And metrics can also spot an occasional outlier or performance problem. Used sparingly, this does not encourage juicing the numbers.


Yes, that is true. But metrics cannot pinpoint the cause of the problem, which is where the engineering approach fails. You cannot accurately measure the stress levels of individual developers like you can with force plates. You cannot accurately measure developers taking shortcuts in their code like you can measure gear slippage. Similarly, you cannot accurately predict the critical load of a particular configuration of developers like you do with beams in bridge construction, nor can you accurately measure the weight of a feature request like you can weigh a vehicle. You cannot measure the "velocity" of two developer teams working on a different codebase and then assume that the metrics are comparable just because you're measuring the same quantity.

The only way software development metrics are useful is to get an indication of the performance over time of the same team working on the same codebase. That should give some indication of the overall trends, but when the numbers start going down, how will you accurately determine the cause of that? Will you treat the developer team as a black box and insert more probes, or will you talk to them and rely on their qualitative assessments after all?

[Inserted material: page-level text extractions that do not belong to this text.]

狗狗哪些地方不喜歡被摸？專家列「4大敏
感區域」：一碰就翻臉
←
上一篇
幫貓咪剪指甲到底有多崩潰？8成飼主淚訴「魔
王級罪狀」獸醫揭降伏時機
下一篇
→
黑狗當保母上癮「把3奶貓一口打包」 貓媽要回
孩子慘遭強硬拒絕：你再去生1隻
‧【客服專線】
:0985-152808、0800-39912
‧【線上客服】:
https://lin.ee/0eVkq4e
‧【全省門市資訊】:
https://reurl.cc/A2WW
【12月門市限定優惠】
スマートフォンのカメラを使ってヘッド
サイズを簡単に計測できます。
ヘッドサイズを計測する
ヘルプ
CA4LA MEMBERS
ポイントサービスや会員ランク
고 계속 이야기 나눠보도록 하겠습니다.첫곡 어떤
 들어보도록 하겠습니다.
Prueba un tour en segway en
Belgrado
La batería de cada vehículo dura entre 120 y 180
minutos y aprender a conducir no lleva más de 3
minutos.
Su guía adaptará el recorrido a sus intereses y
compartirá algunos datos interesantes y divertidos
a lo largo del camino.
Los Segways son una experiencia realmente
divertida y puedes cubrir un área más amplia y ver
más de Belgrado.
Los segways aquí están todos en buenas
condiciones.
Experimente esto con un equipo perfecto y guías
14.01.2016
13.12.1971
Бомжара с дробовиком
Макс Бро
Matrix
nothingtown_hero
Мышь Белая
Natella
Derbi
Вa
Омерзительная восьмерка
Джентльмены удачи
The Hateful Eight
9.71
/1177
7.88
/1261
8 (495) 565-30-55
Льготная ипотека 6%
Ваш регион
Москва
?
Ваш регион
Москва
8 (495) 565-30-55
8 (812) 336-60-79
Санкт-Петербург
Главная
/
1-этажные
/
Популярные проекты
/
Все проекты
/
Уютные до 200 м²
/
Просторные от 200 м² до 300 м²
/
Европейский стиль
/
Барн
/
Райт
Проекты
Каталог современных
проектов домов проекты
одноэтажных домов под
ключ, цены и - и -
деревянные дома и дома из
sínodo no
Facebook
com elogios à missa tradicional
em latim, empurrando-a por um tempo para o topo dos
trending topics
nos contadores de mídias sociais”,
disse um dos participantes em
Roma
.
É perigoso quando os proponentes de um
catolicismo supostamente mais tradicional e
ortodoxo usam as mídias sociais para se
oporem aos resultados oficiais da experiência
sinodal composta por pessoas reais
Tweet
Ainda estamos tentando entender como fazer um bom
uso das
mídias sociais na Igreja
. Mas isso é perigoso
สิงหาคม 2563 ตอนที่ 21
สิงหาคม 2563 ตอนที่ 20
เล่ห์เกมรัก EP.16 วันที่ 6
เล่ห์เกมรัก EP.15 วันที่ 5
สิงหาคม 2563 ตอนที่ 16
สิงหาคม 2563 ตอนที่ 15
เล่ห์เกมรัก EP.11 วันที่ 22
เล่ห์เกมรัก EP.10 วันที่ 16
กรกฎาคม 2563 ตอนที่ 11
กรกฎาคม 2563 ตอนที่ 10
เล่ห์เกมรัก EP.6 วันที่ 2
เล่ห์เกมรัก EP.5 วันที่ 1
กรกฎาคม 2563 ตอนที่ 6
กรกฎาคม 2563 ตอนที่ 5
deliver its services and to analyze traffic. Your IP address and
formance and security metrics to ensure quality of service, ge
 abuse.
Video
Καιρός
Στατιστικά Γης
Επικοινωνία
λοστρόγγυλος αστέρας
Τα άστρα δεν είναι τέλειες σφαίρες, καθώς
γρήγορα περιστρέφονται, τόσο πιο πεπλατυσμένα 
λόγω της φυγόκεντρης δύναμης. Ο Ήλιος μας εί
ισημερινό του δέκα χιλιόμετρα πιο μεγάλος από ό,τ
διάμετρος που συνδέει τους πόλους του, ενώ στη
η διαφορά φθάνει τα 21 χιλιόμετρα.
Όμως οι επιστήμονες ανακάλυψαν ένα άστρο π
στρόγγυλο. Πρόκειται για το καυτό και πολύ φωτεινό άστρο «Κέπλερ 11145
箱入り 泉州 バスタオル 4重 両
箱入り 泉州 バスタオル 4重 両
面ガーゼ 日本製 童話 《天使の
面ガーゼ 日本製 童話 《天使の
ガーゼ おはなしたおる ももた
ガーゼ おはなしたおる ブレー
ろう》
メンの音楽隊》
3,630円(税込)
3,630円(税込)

Using data and metrics for analysis and self-reflection is great, when used thoughtfully. The problems arise when they’re used to judge performance—or even perceived to be used to judge performance. That’s why they’re so tricky to use well. You have to set up a situation where it’s systematically impossible to abuse metrics, typically by putting the data and analysis/judgement at the same level, and only reporting aggregated/anonymized results and qualitative conclusions rather than the raw data.

Some people don’t know how to manage without measurements, punishments, and rewards. It’s a correctable flaw. Measurement-based management is called “theory X” management, but knowledge work needs “theory Y” management. There’s a lot of material out there on how to do it, including a section on it in my book.